Fig. 3. Avidity in antibody biology.

a | B cell receptors (BCRs) constitute antibodies expressed with a transmembrane region on the B cell surface. First-order avidity interactions induce BCR crosslinking and phosphorylation of the BCR-associated transducer molecules that recruit SYK and LYN tyrosine kinases, resulting in protein kinase C (PKC) activation, mitogen-activated protein kinase (MAPK) activation and calcium release. Second-order and third-order avidity binding of antibody-antigen immune complexes recruit FcγRIIB, which comprises an immunoreceptor tyrosine-based inhibitory motif (ITIM motif) that activates phosphatases and reduces BCR signalling. b | Fab-domain-mediated neutralization of pathogen structures, preventing interactions with host cells and blocking pathogen entry into the cell.
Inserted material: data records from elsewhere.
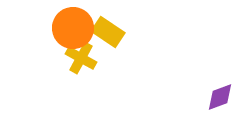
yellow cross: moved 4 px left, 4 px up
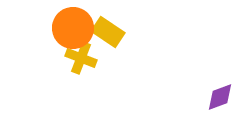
yellow cross: rotated 8 degrees counterclockwise
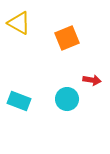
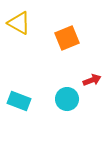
red arrow: rotated 30 degrees counterclockwise
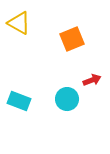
orange square: moved 5 px right, 1 px down
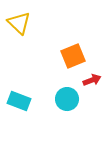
yellow triangle: rotated 15 degrees clockwise
orange square: moved 1 px right, 17 px down
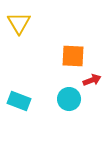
yellow triangle: rotated 15 degrees clockwise
orange square: rotated 25 degrees clockwise
cyan circle: moved 2 px right
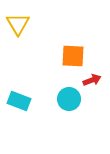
yellow triangle: moved 1 px left, 1 px down
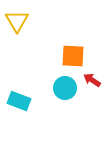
yellow triangle: moved 1 px left, 3 px up
red arrow: rotated 126 degrees counterclockwise
cyan circle: moved 4 px left, 11 px up
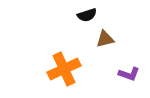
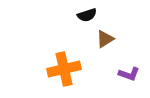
brown triangle: rotated 18 degrees counterclockwise
orange cross: rotated 12 degrees clockwise
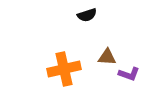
brown triangle: moved 2 px right, 18 px down; rotated 36 degrees clockwise
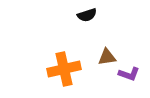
brown triangle: rotated 12 degrees counterclockwise
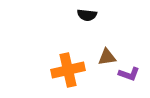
black semicircle: rotated 24 degrees clockwise
orange cross: moved 4 px right, 1 px down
Binding of a protective antibody against the repetitive P. falciparum circumsporozoite protein (PfCSP) epitope consisting of repeats of the amino acids NPNA is facilitated by second-order avidity Fab–Fab interactions between Fabs from neighbouring IgGs (bound in pairs). Neighbouring Fabs each bind a two NPNA repeat and are shifted 77° along the NPNA spiral, with five IgGs completing a full circle. The Fabs of the IgGs are oriented non-symmetrically in a repeating light chain-bottom/heavy chain-top orientation. facilitating Fab–Fab contacts (left). HIV-1 virions escape second-order avidity binding by sparse surface expression of HIV-1 envelope glycoprotein spikes. The neutralizing antibody 2G12 evolved a domain-swapped structure in which each heavy chain contacts both light chains, thereby creating a large rigid surface that facilitates avid binding of conserved carbohydrate clusters on the HIV-1 envelope spike (right). c | Clustering of immune complexes is initiated by IgG molecules that assemble into ordered hexameric structures through non-covalent Fc–Fc interactions, which facilitate third-order avidity binding and activation of C1 or intracellular signalling through recruitment of signalling molecules such as cIAP1 and TRAF2. IgG hexamer formation proceeds through recruitment of additional IgG molecules through second-order avidity interactions mediated by the Fc domains until ring closure. d | Antibodies that predominantly bind monovalently (such as those with moderate affinity or those engineered for monovalent binding) may elicit stronger effector functions because higher cell surface densities of Fc domains can be achieved. Part a adapted from ref.⁴¹, Springer Nature Limited.